Instruction - Extract every line from the records below and copy each one out word for word, keeping the same order.

------ The input

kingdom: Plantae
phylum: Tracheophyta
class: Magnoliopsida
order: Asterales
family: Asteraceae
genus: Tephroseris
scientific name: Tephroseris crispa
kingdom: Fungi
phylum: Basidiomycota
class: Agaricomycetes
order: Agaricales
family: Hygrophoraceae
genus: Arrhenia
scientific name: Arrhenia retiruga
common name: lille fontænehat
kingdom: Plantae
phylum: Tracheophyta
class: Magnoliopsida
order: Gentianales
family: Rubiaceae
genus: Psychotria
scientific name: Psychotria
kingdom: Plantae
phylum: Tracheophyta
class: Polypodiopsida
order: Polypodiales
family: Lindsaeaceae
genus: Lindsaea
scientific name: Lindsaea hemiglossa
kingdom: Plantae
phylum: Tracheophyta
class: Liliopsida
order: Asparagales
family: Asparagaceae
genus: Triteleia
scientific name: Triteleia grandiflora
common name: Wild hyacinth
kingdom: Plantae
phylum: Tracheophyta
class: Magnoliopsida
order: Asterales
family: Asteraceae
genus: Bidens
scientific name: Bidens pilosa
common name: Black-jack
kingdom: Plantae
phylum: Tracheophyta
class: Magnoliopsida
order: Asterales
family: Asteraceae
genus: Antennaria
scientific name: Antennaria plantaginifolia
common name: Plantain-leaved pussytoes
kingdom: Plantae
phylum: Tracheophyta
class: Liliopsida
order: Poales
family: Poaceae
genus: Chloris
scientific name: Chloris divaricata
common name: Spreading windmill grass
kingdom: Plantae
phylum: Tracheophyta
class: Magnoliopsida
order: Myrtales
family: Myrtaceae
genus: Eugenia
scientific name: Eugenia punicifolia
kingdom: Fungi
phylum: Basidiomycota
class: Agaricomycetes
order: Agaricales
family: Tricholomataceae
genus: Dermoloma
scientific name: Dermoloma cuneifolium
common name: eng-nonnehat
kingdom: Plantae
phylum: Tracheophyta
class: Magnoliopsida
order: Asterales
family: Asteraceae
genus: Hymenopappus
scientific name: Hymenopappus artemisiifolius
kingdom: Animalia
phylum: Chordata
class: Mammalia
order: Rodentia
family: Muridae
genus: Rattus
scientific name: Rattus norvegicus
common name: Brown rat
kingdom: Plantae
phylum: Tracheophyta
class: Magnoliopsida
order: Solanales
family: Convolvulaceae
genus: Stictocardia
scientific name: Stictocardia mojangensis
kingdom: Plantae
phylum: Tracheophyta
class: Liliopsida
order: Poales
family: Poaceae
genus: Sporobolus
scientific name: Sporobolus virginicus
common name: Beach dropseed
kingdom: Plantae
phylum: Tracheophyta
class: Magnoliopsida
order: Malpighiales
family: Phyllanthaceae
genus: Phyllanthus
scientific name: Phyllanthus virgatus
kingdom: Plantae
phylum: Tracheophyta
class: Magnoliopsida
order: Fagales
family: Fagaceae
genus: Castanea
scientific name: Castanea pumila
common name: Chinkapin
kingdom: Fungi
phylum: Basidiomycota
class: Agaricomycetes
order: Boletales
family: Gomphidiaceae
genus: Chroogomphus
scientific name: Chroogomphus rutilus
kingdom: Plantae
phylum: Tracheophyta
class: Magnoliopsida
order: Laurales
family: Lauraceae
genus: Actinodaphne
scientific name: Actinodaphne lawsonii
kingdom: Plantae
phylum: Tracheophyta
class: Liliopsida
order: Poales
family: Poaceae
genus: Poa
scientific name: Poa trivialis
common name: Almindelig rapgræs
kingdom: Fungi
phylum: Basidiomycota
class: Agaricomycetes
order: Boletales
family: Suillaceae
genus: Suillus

------------

Answer -
kingdom: Plantae
phylum: Tracheophyta
class: Magnoliopsida
order: Asterales
family: Asteraceae
genus: Tephroseris
scientific name: Tephroseris crispa
kingdom: Fungi
phylum: Basidiomycota
class: Agaricomycetes
order: Agaricales
family: Hygrophoraceae
genus: Arrhenia
scientific name: Arrhenia retiruga
common name: lille fontænehat
kingdom: Plantae
phylum: Tracheophyta
class: Magnoliopsida
order: Gentianales
family: Rubiaceae
genus: Psychotria
scientific name: Psychotria
kingdom: Plantae
phylum: Tracheophyta
class: Polypodiopsida
order: Polypodiales
family: Lindsaeaceae
genus: Lindsaea
scientific name: Lindsaea hemiglossa
kingdom: Plantae
phylum: Tracheophyta
class: Liliopsida
order: Asparagales
family: Asparagaceae
genus: Triteleia
scientific name: Triteleia grandiflora
common name: Wild hyacinth
kingdom: Plantae
phylum: Tracheophyta
class: Magnoliopsida
order: Asterales
family: Asteraceae
genus: Bidens
scientific name: Bidens pilosa
common name: Black-jack
kingdom: Plantae
phylum: Tracheophyta
class: Magnoliopsida
order: Asterales
family: Asteraceae
genus: Antennaria
scientific name: Antennaria plantaginifolia
common name: Plantain-leaved pussytoes
kingdom: Plantae
phylum: Tracheophyta
class: Liliopsida
order: Poales
family: Poaceae
genus: Chloris
scientific name: Chloris divaricata
common name: Spreading windmill grass
kingdom: Plantae
phylum: Tracheophyta
class: Magnoliopsida
order: Myrtales
family: Myrtaceae
genus: Eugenia
scientific name: Eugenia punicifolia
kingdom: Fungi
phylum: Basidiomycota
class: Agaricomycetes
order: Agaricales
family: Tricholomataceae
genus: Dermoloma
scientific name: Dermoloma cuneifolium
common name: eng-nonnehat
kingdom: Plantae
phylum: Tracheophyta
class: Magnoliopsida
order: Asterales
family: Asteraceae
genus: Hymenopappus
scientific name: Hymenopappus artemisiifolius
kingdom: Animalia
phylum: Chordata
class: Mammalia
order: Rodentia
family: Muridae
genus: Rattus
scientific name: Rattus norvegicus
common name: Brown rat
kingdom: Plantae
phylum: Tracheophyta
class: Magnoliopsida
order: Solanales
family: Convolvulaceae
genus: Stictocardia
scientific name: Stictocardia mojangensis
kingdom: Plantae
phylum: Tracheophyta
class: Liliopsida
order: Poales
family: Poaceae
genus: Sporobolus
scientific name: Sporobolus virginicus
common name: Beach dropseed
kingdom: Plantae
phylum: Tracheophyta
class: Magnoliopsida
order: Malpighiales
family: Phyllanthaceae
genus: Phyllanthus
scientific name: Phyllanthus virgatus
kingdom: Plantae
phylum: Tracheophyta
class: Magnoliopsida
order: Fagales
family: Fagaceae
genus: Castanea
scientific name: Castanea pumila
common name: Chinkapin
kingdom: Fungi
phylum: Basidiomycota
class: Agaricomycetes
order: Boletales
family: Gomphidiaceae
genus: Chroogomphus
scientific name: Chroogomphus rutilus
kingdom: Plantae
phylum: Tracheophyta
class: Magnoliopsida
order: Laurales
family: Lauraceae
genus: Actinodaphne
scientific name: Actinodaphne lawsonii
kingdom: Plantae
phylum: Tracheophyta
class: Liliopsida
order: Poales
family: Poaceae
genus: Poa
scientific name: Poa trivialis
common name: Almindelig rapgræs
kingdom: Fungi
phylum: Basidiomycota
class: Agaricomycetes
order: Boletales
family: Suillaceae
genus: Suillus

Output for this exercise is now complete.